One take away from this is that most people are not aware of the harmful effects of electronic waste and therefore they don’t dispose it off in the right manner. Therefore, it is important that more awareness is created and that drop boxes are installed in public places for people to come and drop their E-Waste. Once the waste is collected, formal recycling and disposal can be done.
Another initiative they have taken up is the Tetra Pak Carbon recycling. Tetra Paks are used by many people and this is a major source of waste. Therefore, firstly, people must be dissuaded from using them and secondly, even if they are used, they should be collected separately and recycled in the right manner.
SAAHAS has ensures that the used Tetra Paks reach TPC recyclers who have the means and money to recycle these cartons in an environmentally sustainable way instead of them ending up in a garbage dump.

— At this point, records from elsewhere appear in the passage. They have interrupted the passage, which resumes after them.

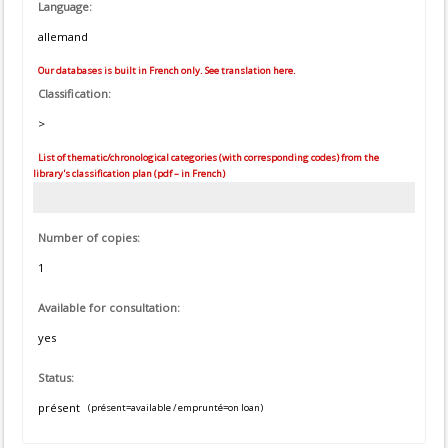
Language:
allemand
Our databases is built in French only. See translation here.
Classification:
>
List of thematic/chronological categories (with corresponding codes) from the
library's classification plan (pdf – in French)
Number of copies:
1
Available for consultation:
yes
Status:
présent
(présent=available / emprunté=on loan)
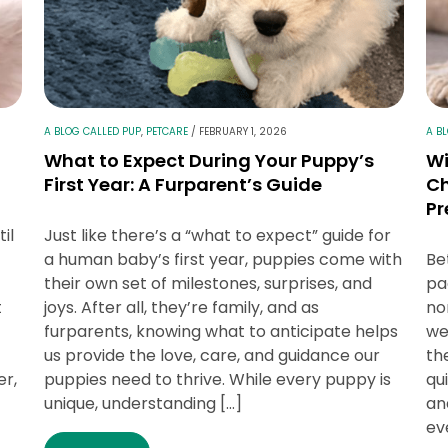
A BLOG CALLED PUP
,
PETCARE
/
FEBRUARY 1, 2026
A B
What to Expect During Your Puppy’s
Wi
First Year: A Furparent’s Guide
Ch
Pr
il
Just like there’s a “what to expect” guide for
a human baby’s first year, puppies come with
Be
their own set of milestones, surprises, and
pa
t
joys. After all, they’re family, and as
no
furparents, knowing what to anticipate helps
we
us provide the love, care, and guidance our
th
er,
puppies need to thrive. While every puppy is
qu
unique, understanding […]
an
ev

Wasteless is another social organization which is known for its activity based curriculum on waste titled ‘Garbology 101’. It is a very handy educational tool kit that lists out 101 activities related to waste management, waste disposal and the like. This is a very innovative initiative because these kinds of activities appeal to children, making it easier to mould them at a young age.
Way ahead:
Spreading awareness
The need to spread awareness about waste disposal, management etc. cannot be emphasized enough because only when you know can you do something about it. Therefore large scale awareness events in spaces where huge crowds are present; in a sports meet or a conference or in other large gatherings must be held. These events and sessions should be made interactive so as to get everyone’s attention. Moreover, something concrete can come out of public discussions of this sort.

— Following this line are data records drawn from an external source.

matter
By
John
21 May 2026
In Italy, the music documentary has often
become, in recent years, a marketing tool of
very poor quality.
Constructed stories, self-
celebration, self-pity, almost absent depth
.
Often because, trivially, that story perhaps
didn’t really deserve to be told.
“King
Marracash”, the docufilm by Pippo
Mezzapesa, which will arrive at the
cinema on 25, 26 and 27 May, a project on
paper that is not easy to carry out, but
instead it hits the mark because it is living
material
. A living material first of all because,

Waste segregation at source
Waste segregation at source is an extremely important step in the process of waste management because only segregated waste can be used for recycling. The broad categorization of waste is dry waste and wet waste and bins for each of these must be installed in as many public and private places as possible. Moreover, people are not aware of the distinction between dry and wet waste. It would hence be helpful if a poster with an exhaustive list of items under each category can be provided right where the bins are installed.
Unless each one of us makes substantial and sustainable changes to our existing lifestyles and begin to make the right choices, the future looks very gloom.